# Hanging drywall Question



## Arey85 (Jan 3, 2010)

the way i do all my houses is- if its a small wall (like the inside of a closet) cut a peice to go from the top of the wall to the bottom of the header, then use 2 skinny rips to go down both sides. As for the angled wall stand it up the long way. the rule of thumb is if you can cover the entire area of a wall with one sheet....do it. theres no reason to create more joints. Use the leftover from that sheet to do the sides of your door. Also in the basement, are you drywalling the ceiling or putting an acoustical ceiling?


----------



## avtck (Jan 3, 2010)

Hi Arey.

Yes. I'm planning to sound proof the ceiling in the following way:

a) Install sound proof insulation (woolrock ,Roxul AFB or safe and sound) + sound stop or Homasote board + 5/8 drywall + resilent channel

b) Same as above, but replacing sound board with an extra 5/8 drywall board.


----------



## tpolk (Nov 7, 2009)

I hate seeing door openings with no jacks, not only is there nothing to nail your trim to, if you dont use a full sheet and have a joint at the header you will most likely crack there if kingstud moves. plus nutin to nail base to at trim. what keeps the single piece header up?


----------



## Gary in WA (Mar 11, 2009)

Most door openings are 82-82-1/2" rough, may want to check on that. As you know, now's the time to run the outside air supply to the gas appliances, if required: http://www.mybuildingpermit.com/Inspection Checklists/03IRCMBPMechanical rough in checklist.pdf

I enjoyed this on finishing basements, I hope you will too: http://www.pwcgov.org/docLibrary/PDF/005575.pdf

Be safe, Gary


----------



## avtck (Jan 3, 2010)

tpolk --> Thank you for pointing out "door openings with no jacks". I'll make sure to add them to that door. All other doors have them.

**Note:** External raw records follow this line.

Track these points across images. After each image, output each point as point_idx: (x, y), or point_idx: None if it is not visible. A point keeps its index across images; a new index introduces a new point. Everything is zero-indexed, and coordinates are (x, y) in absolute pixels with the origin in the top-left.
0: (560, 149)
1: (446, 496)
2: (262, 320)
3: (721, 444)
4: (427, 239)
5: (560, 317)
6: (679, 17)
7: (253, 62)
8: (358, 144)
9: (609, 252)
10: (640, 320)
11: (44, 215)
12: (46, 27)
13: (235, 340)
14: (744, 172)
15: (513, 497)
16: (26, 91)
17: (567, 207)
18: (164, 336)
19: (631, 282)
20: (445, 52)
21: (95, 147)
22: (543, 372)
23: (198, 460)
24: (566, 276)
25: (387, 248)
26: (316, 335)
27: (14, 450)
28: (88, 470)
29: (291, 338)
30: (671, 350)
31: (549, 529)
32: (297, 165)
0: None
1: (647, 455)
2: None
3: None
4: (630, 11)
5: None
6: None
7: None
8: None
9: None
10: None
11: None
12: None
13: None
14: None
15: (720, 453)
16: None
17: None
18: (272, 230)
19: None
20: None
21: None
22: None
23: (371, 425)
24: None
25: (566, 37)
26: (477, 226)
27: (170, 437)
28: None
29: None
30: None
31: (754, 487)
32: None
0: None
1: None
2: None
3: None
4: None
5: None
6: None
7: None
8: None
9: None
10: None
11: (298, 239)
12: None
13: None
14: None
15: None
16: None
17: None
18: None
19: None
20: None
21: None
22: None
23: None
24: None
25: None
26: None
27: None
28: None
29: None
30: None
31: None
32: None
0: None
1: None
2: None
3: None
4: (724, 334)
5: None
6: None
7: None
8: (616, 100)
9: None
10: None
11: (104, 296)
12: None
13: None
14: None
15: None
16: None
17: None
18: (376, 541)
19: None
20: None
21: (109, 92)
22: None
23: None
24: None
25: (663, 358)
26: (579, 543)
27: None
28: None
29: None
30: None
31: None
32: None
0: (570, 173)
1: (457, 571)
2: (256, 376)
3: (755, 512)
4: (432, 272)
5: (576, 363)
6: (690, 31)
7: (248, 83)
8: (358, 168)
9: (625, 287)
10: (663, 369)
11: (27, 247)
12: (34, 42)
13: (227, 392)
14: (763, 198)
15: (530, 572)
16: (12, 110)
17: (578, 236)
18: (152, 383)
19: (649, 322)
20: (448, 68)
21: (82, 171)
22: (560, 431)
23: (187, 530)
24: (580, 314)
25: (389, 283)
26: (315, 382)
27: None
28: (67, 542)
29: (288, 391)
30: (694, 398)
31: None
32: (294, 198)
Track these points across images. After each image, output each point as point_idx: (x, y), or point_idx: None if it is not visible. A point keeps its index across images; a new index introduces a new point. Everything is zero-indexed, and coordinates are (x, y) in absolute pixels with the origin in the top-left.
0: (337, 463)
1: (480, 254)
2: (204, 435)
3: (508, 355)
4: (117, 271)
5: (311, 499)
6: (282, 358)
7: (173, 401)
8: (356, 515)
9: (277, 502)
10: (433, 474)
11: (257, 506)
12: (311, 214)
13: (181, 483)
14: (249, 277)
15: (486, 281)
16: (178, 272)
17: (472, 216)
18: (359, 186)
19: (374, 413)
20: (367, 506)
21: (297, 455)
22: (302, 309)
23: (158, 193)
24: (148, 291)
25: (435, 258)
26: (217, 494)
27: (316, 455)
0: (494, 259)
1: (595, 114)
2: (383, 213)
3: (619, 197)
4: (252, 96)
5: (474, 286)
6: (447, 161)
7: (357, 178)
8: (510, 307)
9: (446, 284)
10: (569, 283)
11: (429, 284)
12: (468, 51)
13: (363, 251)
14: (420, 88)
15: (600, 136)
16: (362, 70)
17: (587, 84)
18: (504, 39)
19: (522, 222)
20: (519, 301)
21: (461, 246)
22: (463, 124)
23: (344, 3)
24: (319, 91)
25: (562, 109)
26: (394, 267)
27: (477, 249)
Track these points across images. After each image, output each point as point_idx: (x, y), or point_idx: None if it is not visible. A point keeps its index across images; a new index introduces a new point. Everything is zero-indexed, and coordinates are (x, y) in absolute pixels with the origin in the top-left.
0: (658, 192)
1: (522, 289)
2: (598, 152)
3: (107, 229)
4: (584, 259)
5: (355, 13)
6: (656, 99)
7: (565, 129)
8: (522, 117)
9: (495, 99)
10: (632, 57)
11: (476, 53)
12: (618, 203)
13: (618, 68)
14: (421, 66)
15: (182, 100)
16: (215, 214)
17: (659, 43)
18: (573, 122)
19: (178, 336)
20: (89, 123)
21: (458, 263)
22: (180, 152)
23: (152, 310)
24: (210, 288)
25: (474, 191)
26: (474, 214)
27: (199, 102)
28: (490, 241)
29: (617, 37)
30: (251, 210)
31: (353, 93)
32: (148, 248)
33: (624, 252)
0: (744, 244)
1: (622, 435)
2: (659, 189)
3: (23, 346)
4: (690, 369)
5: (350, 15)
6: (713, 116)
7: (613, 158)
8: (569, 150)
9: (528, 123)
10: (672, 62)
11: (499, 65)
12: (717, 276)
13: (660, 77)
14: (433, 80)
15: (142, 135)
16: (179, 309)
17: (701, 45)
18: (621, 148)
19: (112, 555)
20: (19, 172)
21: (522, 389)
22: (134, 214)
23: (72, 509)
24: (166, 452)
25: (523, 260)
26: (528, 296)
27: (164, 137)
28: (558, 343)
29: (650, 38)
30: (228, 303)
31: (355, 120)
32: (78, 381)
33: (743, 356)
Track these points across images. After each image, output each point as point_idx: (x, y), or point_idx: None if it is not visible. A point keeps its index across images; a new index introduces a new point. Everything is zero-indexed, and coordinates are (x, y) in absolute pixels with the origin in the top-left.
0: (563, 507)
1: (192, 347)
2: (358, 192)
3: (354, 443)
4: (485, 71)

Since the door frame was build without the use of the 2x8 header, do you think would be best to modify the frame, by adding the header? Note: This is a non supporting wall that will host louvered doors.

gbr in WA --> the current height is 82-3/4 (thank you for the links)

Arey85 --> thank you for your input.


----------



## tpolk (Nov 7, 2009)

if you're going to use the flat 2x4 header i would at least double it.


----------